**TRECHO DA PÁGINA**.
____________

O Canon dos Prefácios em Ficção científica — Brian Aldiss e Stanley Kubrick


Brian Aldiss

prefácio para a coletânea:
SUPERBRINQUEDOS DURAM O VERÃO TODO
E outros contos de um tempo futuro


Prefácio

Tentando agradar

 

“Superbrinquedos duram o verão todo” é a história de um garotinho que não consegue agradar à mãe por mais que se esforce. Confuso com a reação dela, o menino não percebe que ele é um andróide, uma construção habilidosa de inteligência artificial, assim como seu único aliado, o ursinho de pelúcia Teddy.

 

Foi essa a história que comoveu Stanley Kubrick e que ele quis tanto transformar em filme. Depois de certo esforço de persuasão, vendi os direitos para ele e, por algum tempo, trabalhamos juntos num possível roteiro.

 

Como seria de esperar, achei-o genial mas exigente. Afinal de contas, ele batalhara muito para obter independência. Exigia tanto de si quanto de todos à volta dele.

 

Presenciei um exemplo dessa independência quando os figurões da Warner Brothers quiseram conhecê-lo. Alegando como desculpa um ódio mortal de avião, em vez de se locomover até os Estados Unidos, Kubrick conseguiu que os diretores, de cujo apoio financeiro dependia, fossem a Londres. Estes, uma vez lá, o convidaram para uma reunião no hotel. Kubrick disse que estava ocupado demais. Os executivos da Warner tiveram de fazer nova viagem, dessa vez até St. Albans, para vê-lo.

 

Kubrick tratava seus funcionários com esse mesmo egoísmo: era genial mas exigente. Precisava não só manter a independência como também alimentar o mito, o mito de um gênio-ermitão criativo porém excêntrico.

 

Meu contato com ele foi amistoso. Mencionei seus três filmes de ficção científica em meu livro Billion year spree [Orgia do ano bilhão], que traça uma história do gênero, observando que Doutor Fantástico, 2001: uma odisséia no espaço e Laranja mecânica fizeram dele “o grande escritor de ficção científica da época”. Kubrick calhou de comprá-lo e ficou satisfeito com o comentário.

____________

**TAREFAS OBRIGATÓRIAS**.
1: Responda com base no prefácio sobre Kubrick:
(a) Quem é o único aliado do menino na história?
(b) Para onde os executivos da Warner precisaram viajar na segunda vez para ver Kubrick?
(c) Qual livro do autor traça uma história do gênero?
2: Informe cada linha dos registros em que aparece a palavra "grace", levando em conta maiúsculas e minúsculas.
O trecho e os registros são materiais independentes entre si.

____________

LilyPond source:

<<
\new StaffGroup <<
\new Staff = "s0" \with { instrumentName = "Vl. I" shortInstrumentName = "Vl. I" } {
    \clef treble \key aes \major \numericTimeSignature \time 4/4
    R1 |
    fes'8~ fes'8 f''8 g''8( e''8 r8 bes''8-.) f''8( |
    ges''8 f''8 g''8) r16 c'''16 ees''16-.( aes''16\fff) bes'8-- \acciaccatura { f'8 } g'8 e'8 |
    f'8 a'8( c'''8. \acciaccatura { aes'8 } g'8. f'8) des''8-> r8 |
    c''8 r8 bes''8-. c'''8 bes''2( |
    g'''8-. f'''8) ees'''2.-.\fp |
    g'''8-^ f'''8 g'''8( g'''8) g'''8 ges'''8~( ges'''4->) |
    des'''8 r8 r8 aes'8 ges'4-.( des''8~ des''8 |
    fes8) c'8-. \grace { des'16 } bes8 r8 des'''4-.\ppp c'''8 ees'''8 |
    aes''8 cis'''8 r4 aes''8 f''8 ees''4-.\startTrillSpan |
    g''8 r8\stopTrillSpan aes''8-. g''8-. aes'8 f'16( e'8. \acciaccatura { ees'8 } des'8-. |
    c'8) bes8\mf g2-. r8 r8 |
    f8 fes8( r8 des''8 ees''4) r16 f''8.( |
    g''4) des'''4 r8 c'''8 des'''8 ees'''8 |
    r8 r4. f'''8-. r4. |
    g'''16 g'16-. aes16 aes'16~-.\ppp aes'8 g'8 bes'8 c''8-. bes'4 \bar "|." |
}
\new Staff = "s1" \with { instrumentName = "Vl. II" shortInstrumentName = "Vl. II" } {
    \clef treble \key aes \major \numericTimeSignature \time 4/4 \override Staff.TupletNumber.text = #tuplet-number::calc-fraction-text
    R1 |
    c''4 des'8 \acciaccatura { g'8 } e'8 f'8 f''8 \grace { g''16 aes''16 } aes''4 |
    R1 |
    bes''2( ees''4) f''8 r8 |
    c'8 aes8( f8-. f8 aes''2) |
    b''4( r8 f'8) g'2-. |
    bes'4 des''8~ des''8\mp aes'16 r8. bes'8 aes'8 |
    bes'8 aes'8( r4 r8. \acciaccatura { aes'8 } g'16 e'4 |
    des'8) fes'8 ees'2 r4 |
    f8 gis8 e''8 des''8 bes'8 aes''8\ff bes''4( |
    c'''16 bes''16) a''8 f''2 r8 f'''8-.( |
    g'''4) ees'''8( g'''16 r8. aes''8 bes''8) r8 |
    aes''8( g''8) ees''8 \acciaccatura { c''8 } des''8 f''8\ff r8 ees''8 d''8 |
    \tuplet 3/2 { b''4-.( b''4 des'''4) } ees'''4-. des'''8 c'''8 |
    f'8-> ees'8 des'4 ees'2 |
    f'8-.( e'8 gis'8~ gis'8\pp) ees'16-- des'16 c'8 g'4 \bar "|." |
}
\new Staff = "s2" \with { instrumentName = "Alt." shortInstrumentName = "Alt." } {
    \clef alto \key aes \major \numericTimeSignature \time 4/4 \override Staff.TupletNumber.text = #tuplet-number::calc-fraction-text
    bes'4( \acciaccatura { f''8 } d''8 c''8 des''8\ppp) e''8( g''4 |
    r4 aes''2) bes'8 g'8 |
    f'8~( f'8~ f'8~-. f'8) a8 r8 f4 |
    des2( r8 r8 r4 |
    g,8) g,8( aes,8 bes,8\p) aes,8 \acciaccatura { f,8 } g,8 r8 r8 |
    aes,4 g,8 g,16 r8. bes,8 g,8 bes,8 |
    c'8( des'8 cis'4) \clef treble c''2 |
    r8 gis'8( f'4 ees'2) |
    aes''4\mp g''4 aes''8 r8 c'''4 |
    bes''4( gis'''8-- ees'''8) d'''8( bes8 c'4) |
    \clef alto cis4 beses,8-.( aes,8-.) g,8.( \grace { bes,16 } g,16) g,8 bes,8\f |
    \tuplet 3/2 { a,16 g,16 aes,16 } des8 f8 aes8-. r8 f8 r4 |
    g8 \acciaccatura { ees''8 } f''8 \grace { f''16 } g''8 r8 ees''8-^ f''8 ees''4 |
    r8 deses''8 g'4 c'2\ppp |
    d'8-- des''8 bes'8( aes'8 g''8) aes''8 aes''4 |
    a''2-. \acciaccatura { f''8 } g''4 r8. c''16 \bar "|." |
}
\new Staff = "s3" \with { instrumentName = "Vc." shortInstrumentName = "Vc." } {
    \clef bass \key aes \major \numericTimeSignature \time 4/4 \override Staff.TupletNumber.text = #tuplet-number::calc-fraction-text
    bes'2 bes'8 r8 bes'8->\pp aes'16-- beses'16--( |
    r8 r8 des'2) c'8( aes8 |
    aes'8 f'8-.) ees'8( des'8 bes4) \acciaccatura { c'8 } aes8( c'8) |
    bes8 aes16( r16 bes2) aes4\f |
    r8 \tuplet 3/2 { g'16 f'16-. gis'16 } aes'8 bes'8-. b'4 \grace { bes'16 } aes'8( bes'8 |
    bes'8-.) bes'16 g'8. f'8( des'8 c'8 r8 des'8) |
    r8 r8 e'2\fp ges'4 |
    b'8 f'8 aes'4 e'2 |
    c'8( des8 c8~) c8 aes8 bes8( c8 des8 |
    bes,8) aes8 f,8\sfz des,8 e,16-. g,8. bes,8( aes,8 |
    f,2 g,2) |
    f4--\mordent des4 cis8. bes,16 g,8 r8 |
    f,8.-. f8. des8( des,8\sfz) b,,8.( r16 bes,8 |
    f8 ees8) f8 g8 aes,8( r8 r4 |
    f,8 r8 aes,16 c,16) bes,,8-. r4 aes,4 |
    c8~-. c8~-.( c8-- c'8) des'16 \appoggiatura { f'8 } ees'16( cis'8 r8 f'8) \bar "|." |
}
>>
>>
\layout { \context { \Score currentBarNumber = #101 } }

____________

**LISTA DE RESPOSTAS**.
1:
(a) O ursinho de pelúcia Teddy.
(b) Para St. Albans.
(c) Billion year spree [Orgia do ano bilhão].

2:
    fes8) c'8-. \grace { des'16 } bes8 r8 des'''4-.\ppp c'''8 ees'''8 |
    c''4 des'8 \acciaccatura { g'8 } e'8 f'8 f''8 \grace { g''16 aes''16 } aes''4 |
    \clef alto cis4 beses,8-.( aes,8-.) g,8.( \grace { bes,16 } g,16) g,8 bes,8\f |
    g8 \acciaccatura { ees''8 } f''8 \grace { f''16 } g''8 r8 ees''8-^ f''8 ees''4 |
    r8 \tuplet 3/2 { g'16 f'16-. gis'16 } aes'8 bes'8-. b'4 \grace { bes'16 } aes'8( bes'8 |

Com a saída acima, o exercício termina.